Ook in de 21ste eeuw wordt Brels werk nog volop door andere artiesten uitgevoerd. Franstalige radioluisteraars uit diverse landen riepen Ne me quitte pas uit tot het beste lied van de twintigste eeuw en kijkers van de RTBF kozen Brel op 20 december 2005 als De Grootste Belg. In de Vlaamse tegenhanger van deze verkiezingen eindigde hij als 7de.
Ook Brels gecompliceerde verhouding met vrouwen echoot nog jaren na: de twee weduwes Miche Brel en Maddly Bamy bakkeleien 25 jaar na Brels overlijden nog steeds over de vraag waar Brels graf zich behoort te bevinden en wat (lees: wie) er precies op de steen vermeld moet staan. Daarnaast houdt Maddly Bamy de wereld periodiek op de hoogte van hetgeen Brel haar op bovennatuurlijke wijze vanuit het hiernamaals doorseint.
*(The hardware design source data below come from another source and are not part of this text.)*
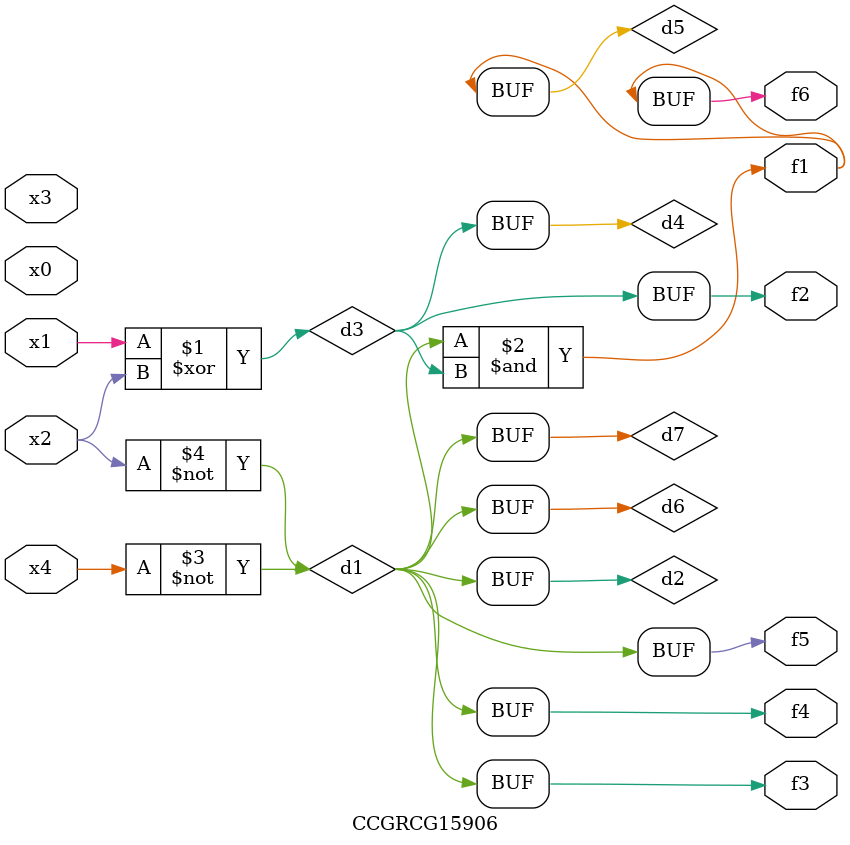
<source format=v>
module CCGRCG15906(
	input x0, x1, x2, x3, x4,
	output f1, f2, f3, f4, f5, f6
);

	wire d1, d2, d3, d4, d5, d6, d7;

	not (d1, x4);
	not (d2, x2);
	xor (d3, x1, x2);
	buf (d4, d3);
	and (d5, d1, d3);
	buf (d6, d1, d2);
	buf (d7, d2);
	assign f1 = d5;
	assign f2 = d4;
	assign f3 = d7;
	assign f4 = d7;
	assign f5 = d7;
	assign f6 = d5;
endmodule

</source>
In zijn jeugd was Brel lid van de scouting. Zijn totemnaam was phoque hilarant ("grappige zeehond"). Volgens de scoutingtradities is de zeehond "bedrijvig", "vinnig" en "zwijgzaam". In "Asterix en de Belgen" verwijzen René Goscinny en Albert Uderzo naar Brel. Wanneer het Belgische stamhoofd Vandendomme met Asterix, Obelix en Abraracourcix door een typisch vlak Belgisch landschap wandelt, merkt hij in de Franse versie op: "...in mijn vlakke land zijn de enige bergen oppidums." (Een "oppidum" is een Latijnse heuvel) Dit is een referentie naar Brel's "Le Plat Pays" (Het Vlakke Land) waarin hij kerken "de enige bergen in zijn vlakke land noemt." De grap werd in de Nederlandse vertaling echter niet in de context van Brel vertaald.